By Eric Hamilton
Seemingly everyone has a smartphone in their pocket, and we find new uses for them every day. They can help us avoid traffic jams or connect us to family from afar. They can even translate languages on the fly.
Scientists can now use mobile imagery and an app to determine bulk density of soil more easily.
Now, scientists have figured out a new trick. Using a regular smartphone camera and some 3D-printed tools, they’ve developed an easier way to measure soil density. With the volume and weight of soil samples, scientists can compare the nutrient or carbon stocks in soils so we better manage them. With their new system, they cheaply reproduced expensive, time-consuming methods that require lasers or messy wax.
“The new approach could allow scientists around the world to speed up their work with tools they already have or can easily acquire,” says Colby Brungard. Brungard is a researcher at New Mexico State University.

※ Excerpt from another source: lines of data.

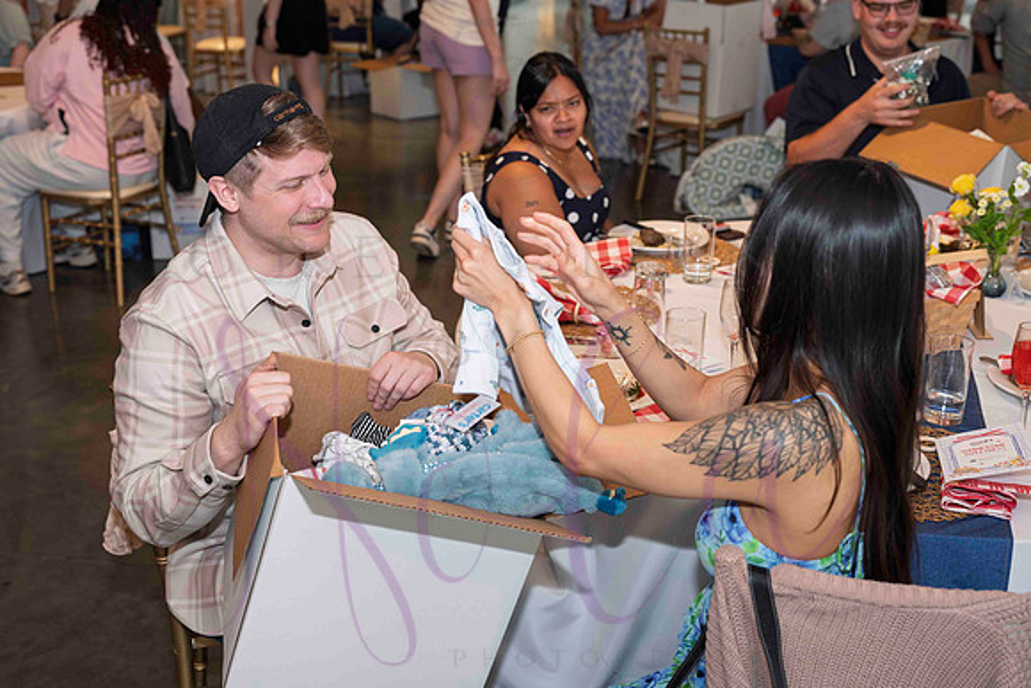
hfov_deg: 42.7
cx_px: 516
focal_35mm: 46
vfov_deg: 29.3
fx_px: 1318
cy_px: 344
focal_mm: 46
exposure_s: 1/400
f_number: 4
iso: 1600
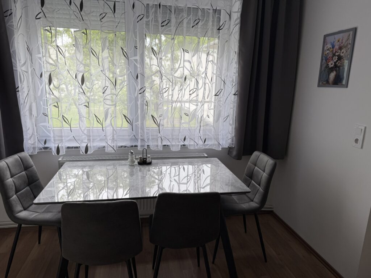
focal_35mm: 24
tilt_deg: -12.1
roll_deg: -1.3
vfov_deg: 56.8
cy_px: 139
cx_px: 186
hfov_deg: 71.6
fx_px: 257
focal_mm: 6.76
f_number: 1.78
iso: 64
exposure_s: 1/155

Measuring soil density is simple in principle, but hard in the real world. To determine density, scientists need the weight, or mass, of a clump of soil, along with the volume. Determining weight just requires a scale. But determining the volume of soil clumps – called peds - is traditionally a much more difficult task.
The original method to measure the volume carefully coated the soil ped in wax and then placed it in water. Messy. Three-dimensional laser scanning has emerged as an alternative, but it’s pricey and time-consuming.

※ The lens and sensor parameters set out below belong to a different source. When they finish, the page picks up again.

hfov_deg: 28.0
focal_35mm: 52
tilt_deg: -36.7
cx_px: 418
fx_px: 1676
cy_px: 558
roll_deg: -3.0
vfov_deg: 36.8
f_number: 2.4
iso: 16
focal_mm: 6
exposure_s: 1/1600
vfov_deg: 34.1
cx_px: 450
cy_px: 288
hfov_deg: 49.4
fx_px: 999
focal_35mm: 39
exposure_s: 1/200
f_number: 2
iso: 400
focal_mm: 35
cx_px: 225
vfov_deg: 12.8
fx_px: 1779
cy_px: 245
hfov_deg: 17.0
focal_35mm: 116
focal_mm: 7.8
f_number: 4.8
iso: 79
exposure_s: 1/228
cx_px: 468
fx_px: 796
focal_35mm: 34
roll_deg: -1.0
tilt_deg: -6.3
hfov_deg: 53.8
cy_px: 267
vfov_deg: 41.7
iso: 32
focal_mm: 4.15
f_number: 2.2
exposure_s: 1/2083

Experimental set up showing soil sample on a 3D-printed turntable with cell phone. A light provides consistent illumination while a white background and white turntable top reduce background influence. The soil sample is rotated on the turn table while taking an image every one fourth rotation.
With these challenges in mind, Brungard was casting about for a better method. Based on a colleague’s work, he knew photographs could be used to measure volume. So, he figured all he needed were photos from the right angles and a scale. Brungard decided to pitch the idea of creating a mobile app to students during a guest lecture.

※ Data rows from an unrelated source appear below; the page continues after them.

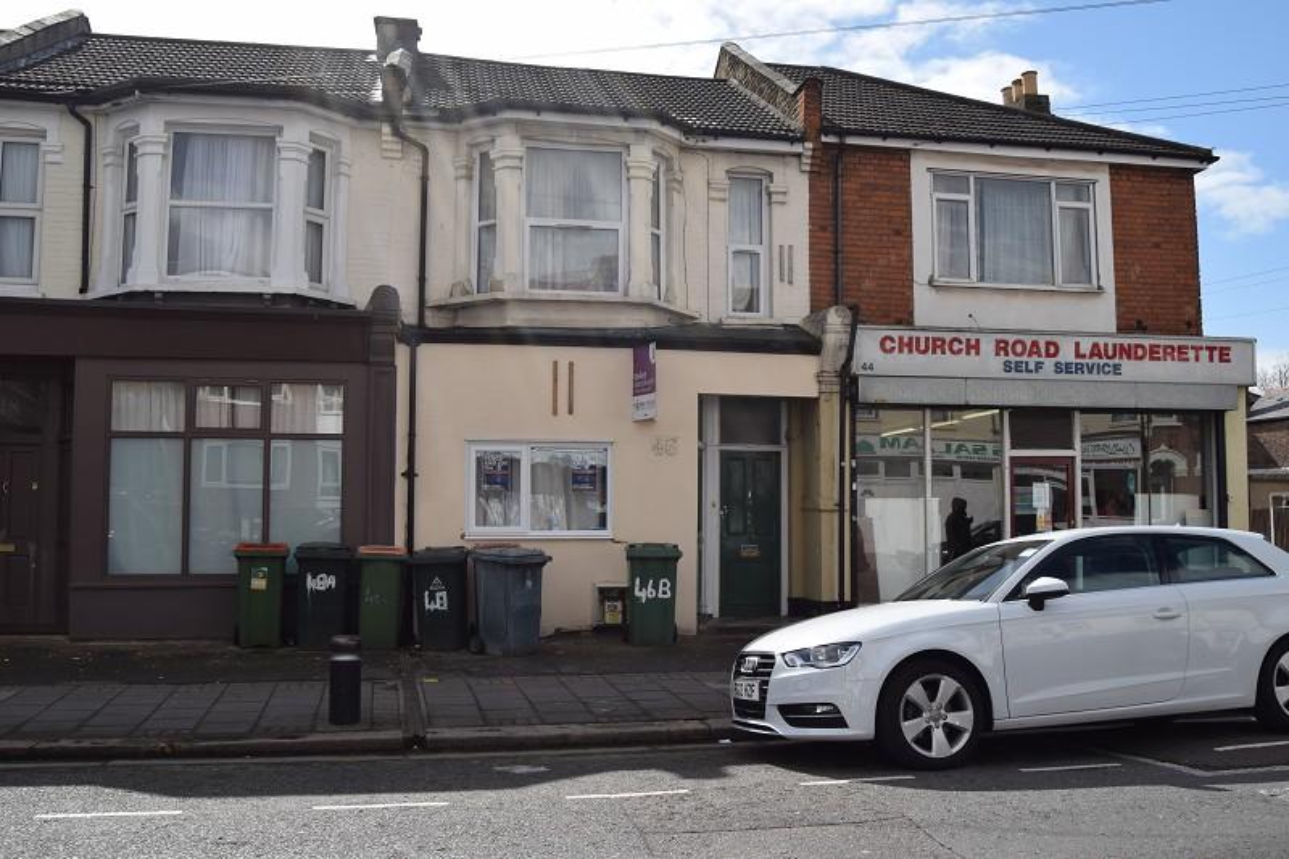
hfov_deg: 57.2
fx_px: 1181
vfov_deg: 40.0
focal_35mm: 33
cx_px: 644
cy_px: 430
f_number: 10
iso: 200
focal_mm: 22
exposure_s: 1/400
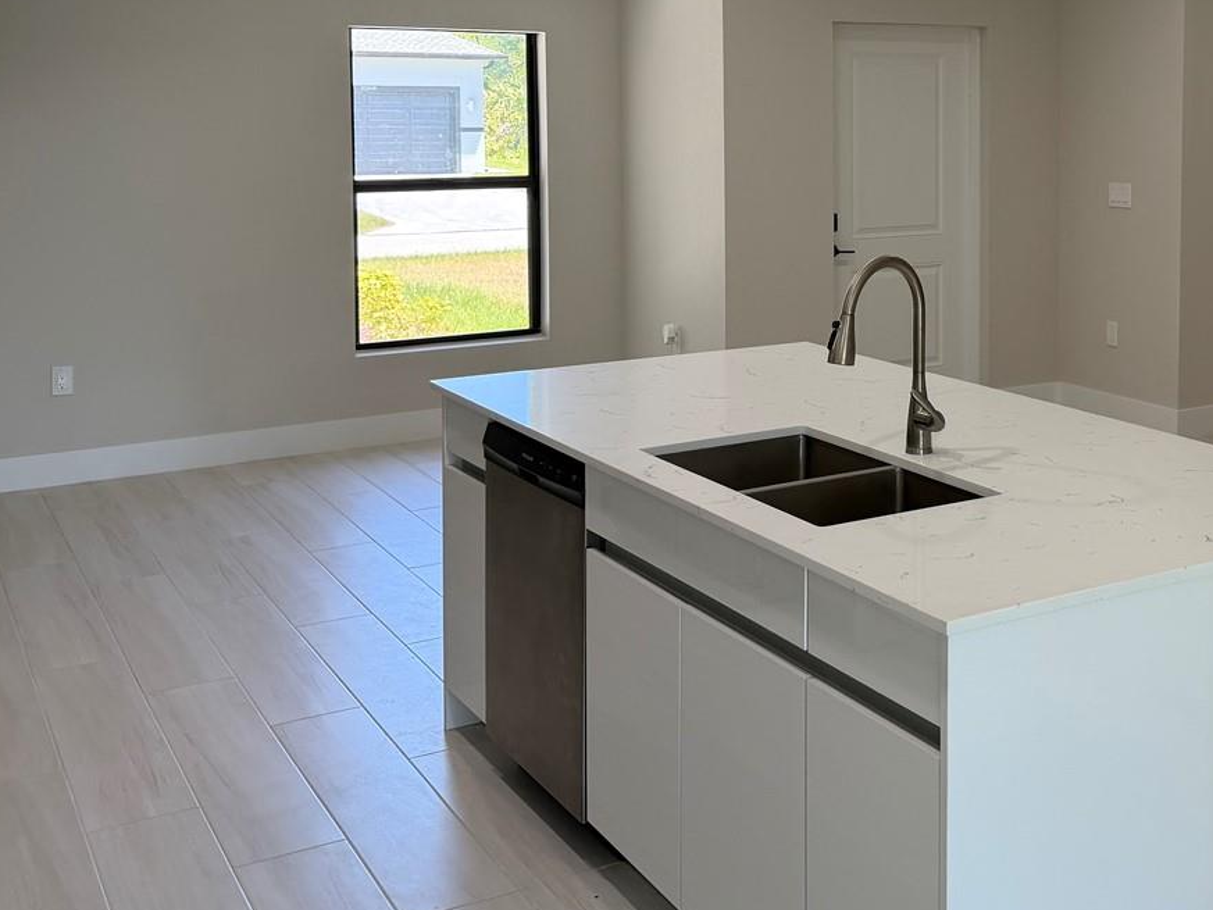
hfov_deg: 41.2
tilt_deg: -2.9
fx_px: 1542
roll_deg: +0.1
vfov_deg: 32.0
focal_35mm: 44
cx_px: 964
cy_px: 175
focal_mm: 6.76
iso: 100
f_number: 1.78
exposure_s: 1/181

“When I gave the guest lecture, I explained my idea and asked the undergraduate students if any of them had an interest in taking on the project,” says Brungard. “Michael Whiting, a student in the class and the lead author of the paper, volunteered and did the research.”
The team turned to modern conveniences. They knew that smartphones had cameras good enough to take high-resolution photos of a soil ped. To get a consistent view of the entire soil sample, they used a 3D printer to create a tiny turntable just a few inches across. The turntable had a cradle for the phone, to keep it still. And it had a simple crank allowing it to be turned by hand while the phone grabbed multiple pictures.
The scientists uploaded the pictures to a program that could stitch them together into a 3D image, which gave a measure of the volume. When they compared the smartphone system to the old standbys of laser-scanning or wax-dipping, the final measurements were nearly identical. That accuracy proved true across five different types of soil peds.